> _Provided records_
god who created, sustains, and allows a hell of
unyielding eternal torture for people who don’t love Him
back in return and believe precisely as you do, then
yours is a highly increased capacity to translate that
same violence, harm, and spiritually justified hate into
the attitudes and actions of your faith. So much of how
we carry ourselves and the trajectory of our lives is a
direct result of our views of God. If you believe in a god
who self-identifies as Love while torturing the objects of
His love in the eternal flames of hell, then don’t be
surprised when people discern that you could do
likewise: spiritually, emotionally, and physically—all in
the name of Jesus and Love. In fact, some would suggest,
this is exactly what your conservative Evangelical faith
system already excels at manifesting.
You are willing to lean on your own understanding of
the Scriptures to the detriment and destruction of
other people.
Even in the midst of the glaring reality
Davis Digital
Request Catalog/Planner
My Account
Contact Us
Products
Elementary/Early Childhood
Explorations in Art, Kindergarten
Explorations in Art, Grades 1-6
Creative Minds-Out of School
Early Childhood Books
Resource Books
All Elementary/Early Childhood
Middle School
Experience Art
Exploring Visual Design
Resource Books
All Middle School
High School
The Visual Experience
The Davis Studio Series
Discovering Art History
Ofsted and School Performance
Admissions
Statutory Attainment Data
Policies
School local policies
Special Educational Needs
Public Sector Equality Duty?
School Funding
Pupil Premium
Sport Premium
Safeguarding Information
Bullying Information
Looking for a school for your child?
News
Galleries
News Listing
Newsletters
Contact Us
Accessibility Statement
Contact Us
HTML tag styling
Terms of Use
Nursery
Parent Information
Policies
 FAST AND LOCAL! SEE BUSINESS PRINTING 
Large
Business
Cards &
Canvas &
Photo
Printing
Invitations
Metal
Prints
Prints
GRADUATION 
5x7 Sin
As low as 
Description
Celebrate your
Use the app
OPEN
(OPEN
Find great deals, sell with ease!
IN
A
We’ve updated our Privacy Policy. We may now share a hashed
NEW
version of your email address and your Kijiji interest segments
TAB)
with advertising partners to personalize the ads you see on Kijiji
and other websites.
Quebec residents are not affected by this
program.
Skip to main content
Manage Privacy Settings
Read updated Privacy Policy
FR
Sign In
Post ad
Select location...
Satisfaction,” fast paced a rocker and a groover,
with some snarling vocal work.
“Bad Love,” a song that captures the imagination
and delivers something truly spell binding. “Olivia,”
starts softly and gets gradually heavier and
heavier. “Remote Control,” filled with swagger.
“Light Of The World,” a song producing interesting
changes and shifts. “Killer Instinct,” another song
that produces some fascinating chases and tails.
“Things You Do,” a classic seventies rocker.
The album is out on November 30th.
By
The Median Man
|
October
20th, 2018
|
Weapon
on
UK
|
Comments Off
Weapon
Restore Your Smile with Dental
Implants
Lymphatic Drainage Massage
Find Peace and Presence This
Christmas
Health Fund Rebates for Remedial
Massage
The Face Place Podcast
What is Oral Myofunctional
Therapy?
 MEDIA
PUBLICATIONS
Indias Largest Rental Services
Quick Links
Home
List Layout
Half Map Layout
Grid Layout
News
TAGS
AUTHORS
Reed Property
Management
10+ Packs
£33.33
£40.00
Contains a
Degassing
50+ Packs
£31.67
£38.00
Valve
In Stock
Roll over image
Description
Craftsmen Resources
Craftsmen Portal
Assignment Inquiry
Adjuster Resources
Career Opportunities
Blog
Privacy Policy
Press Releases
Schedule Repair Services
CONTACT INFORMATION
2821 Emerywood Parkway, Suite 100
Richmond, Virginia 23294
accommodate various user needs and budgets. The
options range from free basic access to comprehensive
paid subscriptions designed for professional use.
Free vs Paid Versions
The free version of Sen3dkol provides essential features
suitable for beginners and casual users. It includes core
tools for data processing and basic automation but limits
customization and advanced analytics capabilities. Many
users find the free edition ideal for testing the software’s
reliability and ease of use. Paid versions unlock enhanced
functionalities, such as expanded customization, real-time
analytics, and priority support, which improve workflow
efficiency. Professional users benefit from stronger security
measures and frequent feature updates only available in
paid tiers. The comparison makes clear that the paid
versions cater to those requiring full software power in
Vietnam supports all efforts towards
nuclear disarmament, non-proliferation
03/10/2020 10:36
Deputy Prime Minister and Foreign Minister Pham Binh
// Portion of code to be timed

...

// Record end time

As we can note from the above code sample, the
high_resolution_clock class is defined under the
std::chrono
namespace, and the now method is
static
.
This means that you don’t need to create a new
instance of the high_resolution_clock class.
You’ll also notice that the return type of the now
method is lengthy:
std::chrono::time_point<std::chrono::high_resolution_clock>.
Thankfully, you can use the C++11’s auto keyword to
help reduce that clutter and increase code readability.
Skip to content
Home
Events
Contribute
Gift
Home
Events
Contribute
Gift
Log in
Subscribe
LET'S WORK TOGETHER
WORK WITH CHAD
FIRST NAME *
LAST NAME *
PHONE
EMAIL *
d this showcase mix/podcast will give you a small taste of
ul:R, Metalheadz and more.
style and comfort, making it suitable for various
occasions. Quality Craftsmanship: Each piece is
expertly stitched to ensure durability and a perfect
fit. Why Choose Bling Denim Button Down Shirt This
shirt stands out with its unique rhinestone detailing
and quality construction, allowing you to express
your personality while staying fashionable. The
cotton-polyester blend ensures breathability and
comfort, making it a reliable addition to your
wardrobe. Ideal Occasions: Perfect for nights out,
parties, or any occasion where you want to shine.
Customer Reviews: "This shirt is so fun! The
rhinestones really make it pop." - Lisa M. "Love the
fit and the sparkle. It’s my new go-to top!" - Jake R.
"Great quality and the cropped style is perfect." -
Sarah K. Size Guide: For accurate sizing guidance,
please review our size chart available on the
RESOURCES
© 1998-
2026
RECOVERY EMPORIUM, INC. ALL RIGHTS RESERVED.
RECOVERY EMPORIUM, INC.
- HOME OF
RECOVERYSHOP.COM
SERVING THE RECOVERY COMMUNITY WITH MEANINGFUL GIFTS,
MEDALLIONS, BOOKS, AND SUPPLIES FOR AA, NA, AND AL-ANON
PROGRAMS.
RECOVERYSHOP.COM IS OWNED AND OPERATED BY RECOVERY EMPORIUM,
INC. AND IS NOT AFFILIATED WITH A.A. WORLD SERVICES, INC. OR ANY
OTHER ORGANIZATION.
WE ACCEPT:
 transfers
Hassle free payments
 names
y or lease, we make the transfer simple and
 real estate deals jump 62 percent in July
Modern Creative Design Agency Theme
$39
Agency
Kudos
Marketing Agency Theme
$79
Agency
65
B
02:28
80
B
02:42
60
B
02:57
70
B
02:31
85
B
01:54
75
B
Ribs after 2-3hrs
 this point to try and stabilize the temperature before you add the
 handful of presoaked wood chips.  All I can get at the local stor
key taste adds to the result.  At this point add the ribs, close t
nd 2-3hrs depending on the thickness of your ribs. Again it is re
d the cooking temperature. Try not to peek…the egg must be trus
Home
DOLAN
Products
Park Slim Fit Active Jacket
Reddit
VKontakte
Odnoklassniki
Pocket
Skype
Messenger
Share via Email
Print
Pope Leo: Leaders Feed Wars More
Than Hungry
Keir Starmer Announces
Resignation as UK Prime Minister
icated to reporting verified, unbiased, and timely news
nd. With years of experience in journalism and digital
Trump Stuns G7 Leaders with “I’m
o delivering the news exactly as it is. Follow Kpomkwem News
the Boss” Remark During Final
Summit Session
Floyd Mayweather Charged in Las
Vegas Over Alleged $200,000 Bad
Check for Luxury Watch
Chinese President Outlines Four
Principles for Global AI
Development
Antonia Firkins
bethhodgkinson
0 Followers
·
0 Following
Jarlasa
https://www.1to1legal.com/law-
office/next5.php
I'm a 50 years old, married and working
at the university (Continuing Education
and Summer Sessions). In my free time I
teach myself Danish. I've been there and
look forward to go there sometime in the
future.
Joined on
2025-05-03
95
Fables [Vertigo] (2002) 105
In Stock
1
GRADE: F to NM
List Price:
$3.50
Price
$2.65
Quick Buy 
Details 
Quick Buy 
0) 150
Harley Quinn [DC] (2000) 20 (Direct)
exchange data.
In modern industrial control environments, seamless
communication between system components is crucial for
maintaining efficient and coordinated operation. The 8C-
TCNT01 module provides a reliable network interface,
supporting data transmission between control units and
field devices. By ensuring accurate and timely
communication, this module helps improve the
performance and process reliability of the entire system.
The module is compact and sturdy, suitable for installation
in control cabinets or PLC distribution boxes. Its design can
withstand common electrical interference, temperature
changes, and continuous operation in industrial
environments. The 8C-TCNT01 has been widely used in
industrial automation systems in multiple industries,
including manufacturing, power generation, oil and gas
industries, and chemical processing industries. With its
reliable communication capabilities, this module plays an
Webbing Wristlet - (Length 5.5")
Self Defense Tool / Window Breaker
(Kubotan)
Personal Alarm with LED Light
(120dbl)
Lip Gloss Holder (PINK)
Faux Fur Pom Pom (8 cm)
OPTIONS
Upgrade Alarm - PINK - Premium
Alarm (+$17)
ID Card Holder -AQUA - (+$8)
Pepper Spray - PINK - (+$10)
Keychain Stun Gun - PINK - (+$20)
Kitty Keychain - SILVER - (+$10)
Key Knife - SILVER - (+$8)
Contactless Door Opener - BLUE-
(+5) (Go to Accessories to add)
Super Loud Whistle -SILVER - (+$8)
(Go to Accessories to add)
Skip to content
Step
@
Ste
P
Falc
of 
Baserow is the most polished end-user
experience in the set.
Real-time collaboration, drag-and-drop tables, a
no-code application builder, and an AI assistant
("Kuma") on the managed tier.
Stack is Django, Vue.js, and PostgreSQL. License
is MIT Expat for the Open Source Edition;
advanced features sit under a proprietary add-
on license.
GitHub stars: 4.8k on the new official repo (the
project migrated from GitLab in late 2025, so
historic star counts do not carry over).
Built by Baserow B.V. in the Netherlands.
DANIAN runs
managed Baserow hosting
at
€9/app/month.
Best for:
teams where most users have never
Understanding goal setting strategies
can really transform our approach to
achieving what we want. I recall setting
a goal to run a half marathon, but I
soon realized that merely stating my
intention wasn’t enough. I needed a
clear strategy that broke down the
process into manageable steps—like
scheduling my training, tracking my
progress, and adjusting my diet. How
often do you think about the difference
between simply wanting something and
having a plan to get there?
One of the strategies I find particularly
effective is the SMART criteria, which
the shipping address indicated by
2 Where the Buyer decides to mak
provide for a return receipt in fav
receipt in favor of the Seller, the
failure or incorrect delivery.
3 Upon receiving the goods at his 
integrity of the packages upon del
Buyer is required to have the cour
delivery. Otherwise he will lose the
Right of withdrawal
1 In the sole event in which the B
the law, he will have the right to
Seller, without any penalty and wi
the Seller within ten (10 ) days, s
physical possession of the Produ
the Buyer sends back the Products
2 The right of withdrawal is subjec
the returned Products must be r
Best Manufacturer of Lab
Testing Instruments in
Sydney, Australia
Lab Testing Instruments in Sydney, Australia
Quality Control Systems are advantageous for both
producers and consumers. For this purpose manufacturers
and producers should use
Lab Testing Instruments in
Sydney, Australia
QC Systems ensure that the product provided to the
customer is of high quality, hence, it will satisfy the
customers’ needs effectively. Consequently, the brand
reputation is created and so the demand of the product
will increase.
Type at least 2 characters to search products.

> _What is required_
Restate word for word the entries above, starting at the line with "This means that" and ending at the line with "std::chrono::time_point<std::chrono::high_resolution_clock>.", inclusive, and no others.

> _Answer area_
This means that you don’t need to create a new
instance of the high_resolution_clock class.
You’ll also notice that the return type of the now
method is lengthy:
std::chrono::time_point<std::chrono::high_resolution_clock>.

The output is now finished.